A l'aune d'une société glorifiant le narcissisme virtuel et le filmage compulsif de l'intimité de tout un chacun il serait bon de revenir sur le Walden de Jonas Mekas. Tourné à la fin des années 60 ce journal de bord équivaut à un magnifique home-movie de près de trois heures, dans lequel Mekas confond sa vie et son métier de cinéaste ; il y présente des scènes de famille directement inspirées des prodromes du Septième Art : déjeuner, promenades, batailles de boules de neige... Dédié aux Lumière et à leurs vues cinématographiques originelles Walden réinvente les moments de vie voués à être imprimés sur la pellicule. Mekas célèbre son quotidien et les petits riens a priori anodins et/ou sans intérêts pour Autrui, prouvant que n'importe quel sujet peut être un bon sujet devant la caméra...

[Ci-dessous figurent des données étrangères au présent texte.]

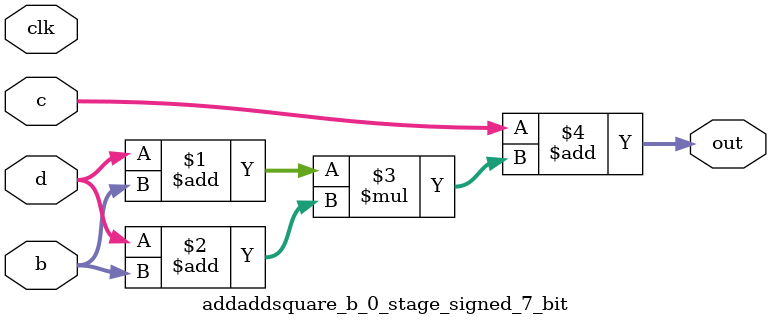
<source format=sv>
(* use_dsp = "yes" *) module addaddsquare_b_0_stage_signed_7_bit(
	input signed [6:0] b,
	input signed [6:0] c,
	input signed [6:0] d,
	output [6:0] out,
	input clk);

	assign out = c + ((d + b) * (d + b));
endmodule

</source>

Avec une urgence et une boulimie filmique proprement bouleversantes Jonas Mekas décline son journal cinématographique sous la forme de six bobines granuleuses à la matière fortement prégnante. Inlassable, inclassable, à prendre ou à laisser Walden semble redéfinir l'autarcie sociétale développée par Thoreau dans son Oeuvre éponyme, en s'inscrivant naturellement et culturellement dans un cadre le plus souvent urbain. Telle pourrait être la philosophie du chef d'oeuvre de Mekas : se retrancher des récits mainstream du cinéma traditionnel et plus encore des majors hollywoodiennes, pour mieux évoluer en vase clos parmi les siens, malgré la ville et ses sempiternelles agitations...

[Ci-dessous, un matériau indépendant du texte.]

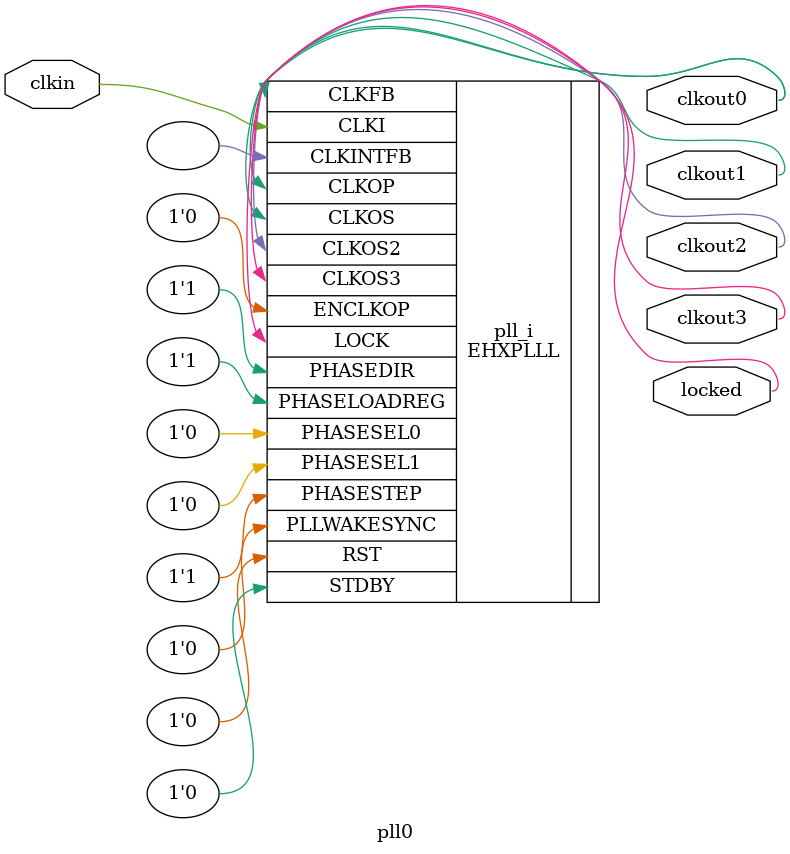
<source format=v>
module pll0
(
    input clkin, // 48 MHz, 0 deg
    output clkout0, // 100 MHz, 0 deg
    output clkout1, // 75 MHz, 0 deg
    output clkout2, // 50 MHz, 0 deg
    output clkout3, // 12 MHz, 0 deg
    output locked
);
(* FREQUENCY_PIN_CLKI="48" *)
(* FREQUENCY_PIN_CLKOP="100" *)
(* FREQUENCY_PIN_CLKOS="75" *)
(* FREQUENCY_PIN_CLKOS2="50" *)
(* FREQUENCY_PIN_CLKOS3="12" *)
(* ICP_CURRENT="12" *) (* LPF_RESISTOR="8" *) (* MFG_ENABLE_FILTEROPAMP="1" *) (* MFG_GMCREF_SEL="2" *)
EHXPLLL #(
        .PLLRST_ENA("DISABLED"),
        .INTFB_WAKE("DISABLED"),
        .STDBY_ENABLE("DISABLED"),
        .DPHASE_SOURCE("DISABLED"),
        .OUTDIVIDER_MUXA("DIVA"),
        .OUTDIVIDER_MUXB("DIVB"),
        .OUTDIVIDER_MUXC("DIVC"),
        .OUTDIVIDER_MUXD("DIVD"),
        .CLKI_DIV(12),
        .CLKOP_ENABLE("ENABLED"),
        .CLKOP_DIV(6),
        .CLKOP_CPHASE(2),
        .CLKOP_FPHASE(0),
        .CLKOS_ENABLE("ENABLED"),
        .CLKOS_DIV(8),
        .CLKOS_CPHASE(2),
        .CLKOS_FPHASE(0),
        .CLKOS2_ENABLE("ENABLED"),
        .CLKOS2_DIV(12),
        .CLKOS2_CPHASE(2),
        .CLKOS2_FPHASE(0),
        .CLKOS3_ENABLE("ENABLED"),
        .CLKOS3_DIV(50),
        .CLKOS3_CPHASE(2),
        .CLKOS3_FPHASE(0),
        .FEEDBK_PATH("CLKOP"),
        .CLKFB_DIV(25)
    ) pll_i (
        .RST(1'b0),
        .STDBY(1'b0),
        .CLKI(clkin),
        .CLKOP(clkout0),
        .CLKOS(clkout1),
        .CLKOS2(clkout2),
        .CLKOS3(clkout3),
        .CLKFB(clkout0),
        .CLKINTFB(),
        .PHASESEL0(1'b0),
        .PHASESEL1(1'b0),
        .PHASEDIR(1'b1),
        .PHASESTEP(1'b1),
        .PHASELOADREG(1'b1),
        .PLLWAKESYNC(1'b0),
        .ENCLKOP(1'b0),
        .LOCK(locked)
	);
endmodule

</source>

Mekas montre énormément sa capacité à poétiser le réel, avec une science du montage d'attraction proche de certains travaux expérimentaux de la scène new-yorkaise contemporaine ; Stan Brakhage, Tony Conrad ou encore Andy Warhol sont d'ailleurs de certains plans dudit Walden... Film-monstre, immense et salutaire ce home-movie épique et authentique est une Oeuvre unique, essentielle pour qui souhaiterait découvrir le cinéma de Jonas Mekas. Une merveille.